The basic issue is that the closest that a floating point value can get to representing the second number is greater than or equal to 3, whereas the closes that the a float can get to the first number is strictly less than three.
As for why right shifting by 0.5 does anything sane at all, it seems that 0.5 is just itself getting converted to an int (0) beforehand. Then the original float (2.999...) is getting converted to an int by truncation, as usual.
I don't think your right shift is relevant. You are simply beyond the resolution of a double precision floating point constant.
In Chrome:
var x = 2.999999999999999777955395074968691915273666381835937499999;
var y = 2.9999999999999997779553950749686919152736663818359375;
document.write("x=" + x);
document.write(" y=" + y);
Prints out: x = 2.9999999999999996 y=3
The shift right operator only operates on integers (both sides). So, shifting right by .5 bits should be exactly equivalent to shifting right by 0 bits. And, the left hand side is converted to an integer before the shift operation, which does the same thing as Math.floor().
I suspect that converting 2.9999999999999997779553950749686919152736663818359374999999
to it's binary representation would be enlightening. It's probably only 1 bit different
from true 3.
Good guess, but no cigar.
As the double precision FP number has 53 bits, the last FP number before 3 is actually
(exact): 2.999999999999999555910790149937383830547332763671875
But why it is
2.9999999999999997779553950749686919152736663818359375
(and this is exact, not 49999... !)
which is higher than the last displayable unit ? Rounding. The conversion routine (String to number) simply is correctly programmed to round the input the the next floating point number.
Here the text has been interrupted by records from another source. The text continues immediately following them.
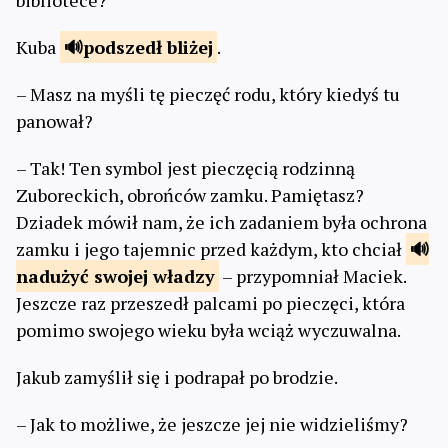
bibliotece?
Kuba
podszedł
bliżej
.
– Masz na myśli tę pieczęć rodu, który kiedyś tu
panował?
– Tak! Ten symbol jest pieczęcią rodzinną
Zuboreckich, obrońców zamku. Pamiętasz?
Dziadek mówił nam, że ich zadaniem była ochrona
zamku i jego tajemnic przed każdym, kto chciał
nadużyć swojej
władzy
– przypomniał Maciek.
Jeszcze raz przeszedł palcami po pieczęci, która
pomimo swojego wieku była wciąż wyczuwalna.
Jakub zamyślił się i podrapał po brodzie.
– Jak to możliwe, że jeszcze jej nie widzieliśmy?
2.999999999999999555910790149937383830547332763671875
.......(values between, increasing) -> round down
2.9999999999999997779553950749686919152736663818359375
....... (values between, increasing) -> round up to 3
3
The conversion input must use full precision. If the number is exactly the half between
those two fp numbers (which is 2.9999999999999997779553950749686919152736663818359375)
the rounding depends on the setted flags. The default rounding is round to even, meaning that the number will be rounded to the next even number.
Now
3 = 11. (binary)
2.999... = 10.11111111111...... (binary)
All bits are set, the number is always odd. That means that the exact half number will be rounded up, so you are getting the strange .....49999 period because it must be smaller than the exact half to be distinguishable from 3.
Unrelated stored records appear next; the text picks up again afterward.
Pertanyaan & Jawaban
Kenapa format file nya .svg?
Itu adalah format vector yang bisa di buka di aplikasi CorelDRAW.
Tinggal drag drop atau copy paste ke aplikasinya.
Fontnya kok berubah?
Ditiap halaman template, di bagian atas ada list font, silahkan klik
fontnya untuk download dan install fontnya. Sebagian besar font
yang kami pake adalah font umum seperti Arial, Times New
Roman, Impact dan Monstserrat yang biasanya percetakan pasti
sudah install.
I suspect that converting 2.9999999999999997779553950749686919152736663818359374999999 to its binary representation would be enlightening. It's probably only 1 bit different from true 3.
And to add to John's answer, the odds of this being more performant than Math.floor are vanishingly small.
I don't know if JavaScript uses floating-point numbers or some kind of infinite-precision library, but either way, you're going to get rounding errors on an operation like this -- even if it's pretty well defined.
It should be noted that the number ".0000000000000007779553950749686919152736663818359374" is quite possibly the Epsilon, defined as "the smallest number E such that (1+E) > 1."